A découvrir, toujours dans le cadre du festival d’Automne à Paris, El Otro du metteur en scène chilien Luis Guenel, à l’Espace Cardin, du 29 novembre au 9 décembre. Le spectacle s’inspire du livre de la photographe Paz Errázuriz et de l’auteure Damiela Eltit, L’Infarctus de l’âme, qui témoigne de ce qu’il advient de l’amour dans un hôpital psychiatrique. Avec sa troupe, le Teatro Nino Proletario, Luis Guenel a conçu un spectacle où les séquences se succèdent avec peu de mots mais avec une puissance visuelle rare. Pour lui, “ceux qui sont présents sur scène, ce sont justement ceux qui sont différents, ceux qui s’aiment, ceux qui veillent les uns sur les autres, ceux qui s’embrassent… L’amour comme utopie. Voilà pourquoi l’amour est dangereux pour le pouvoir : il réunit, il émeut, il est improductif. Et à cette époque, en 2012, alors que nous nous demandions où se logeait l’amour dans notre pays, nous l’avons trouvé à la marge de la société, littéralement enfermée dans un hôpital psychiatrique.”
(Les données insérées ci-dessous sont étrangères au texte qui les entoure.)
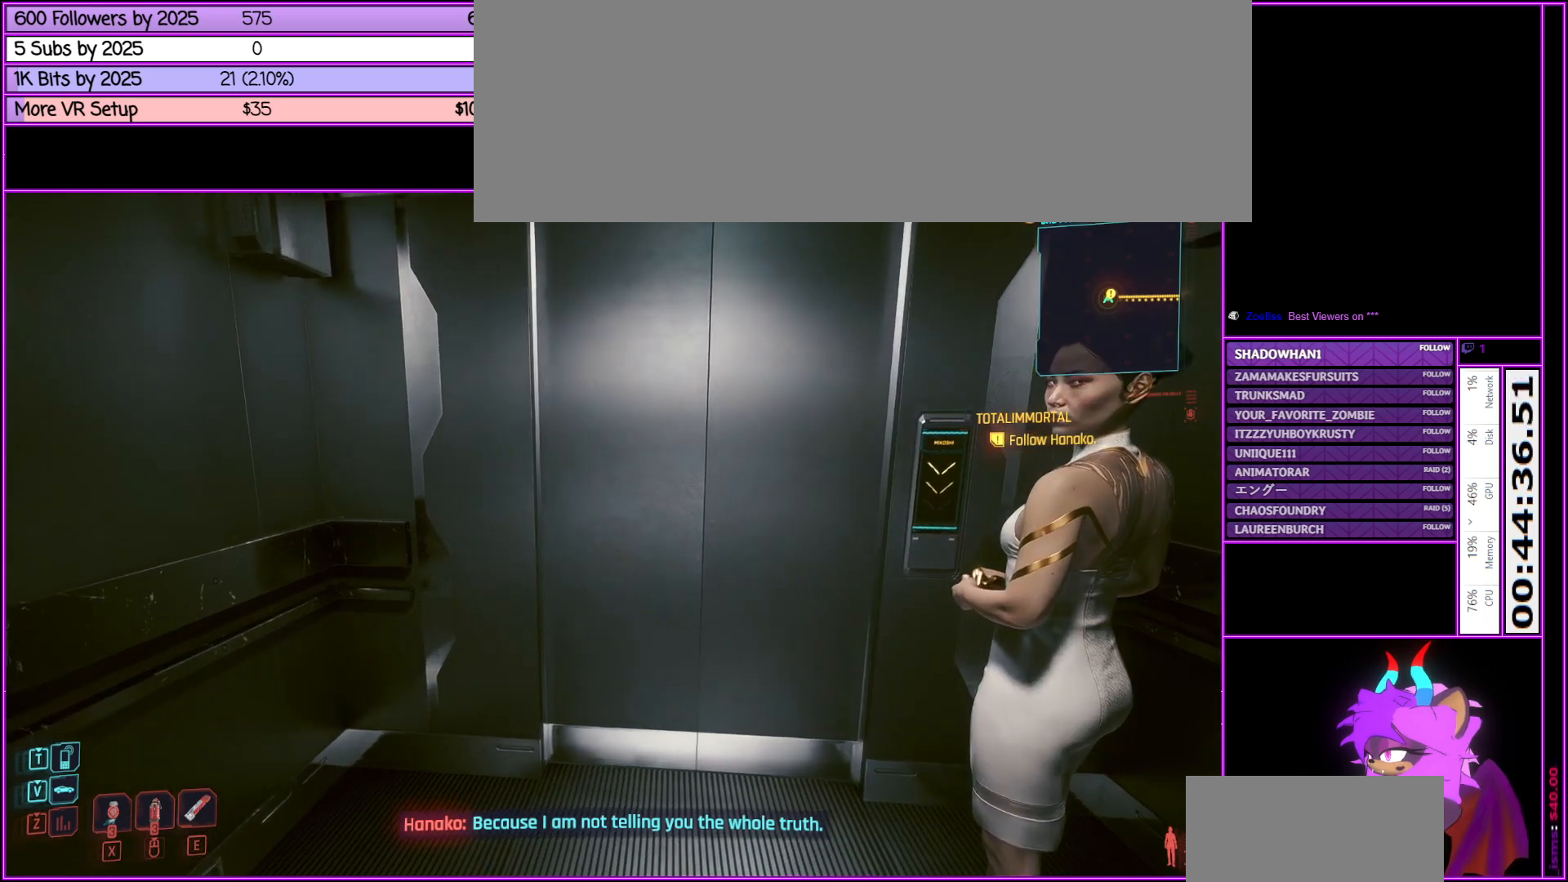
{"keys": [], "mouse": [], "events": [[216, "d", "down"], [366, "d", "up"]]}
A La Villette, deux immenses artistes sont réunis pour présenter dans le même espace une double installation. Celle, monumentale, Nowhere and Everywhere at the Same Time n°2, du chorégraphe William Forsythe et Test pattern du musicien et plasticien Ryoji Ikeda (du 1er au 31 décembre, Festival d’Automne à Paris). Ils avaient déjà collaboré en 2006 lors de l’installation Antipodes I/II de William Forsythe. La nouvelle proposition du chorégraphe s’inscrit dans la série de ses Choreographic Objects et fut créée dans un bâtiment abandonné de New York. Cette fois-ci, il invite le public à déambuler au milieu de centaines de pendules en mouvement permanent. Avec l’installation audio-visuelle Test pattern, Ryoji Ikeda propose un système capable de transformer n’importe quelle donnée – texte, photo, film ou son – en code-barres et plonge le visiteur dans un environnement hertzien qui se modifie sans cesse.
Jouer partout est un temps fort dédié à la jeunesse proposé par le Théâtre Dijon Bourgogne du 4 au 8 décembre. Il se compose de six spectacles présentés dans six lieux différents, dont trois lycées, et deux rencontres professionnelles. C’est de cette façon que Benoît Lambert, directeur du théâtre, fête les 70 ans de décentralisation culturelle : “Si la décentralisation est bien géographique, sociale et générationnelle, Jouer Partout, c’est amener le théâtre – les artistes, les auteurs, les poètes – à la rencontre de la jeunesse, là où elle vit, pour voir ce qu’elle fabrique et lui transmettre, peut-être, quelques outils. »
Au programme : Letzlove – Portraits(s) Foucault, texte de Michel Foucault et Thierry Voeltzel, adaptation et mise en scène Pierre Maillet, #Vérité, de Yann Métivier et Benjamin Villemagne, Inoxydables, une création du TDB de Julie Ménard et Maëlle Poesy, La Devise, de François Bégaudeau et Benoît Lambert, Qu’est-ce que le théâtre ?, de Hervé Blutsch et Benoît Lambert et Bienvenue dans l’espèce humaine, de Benoît Lambert.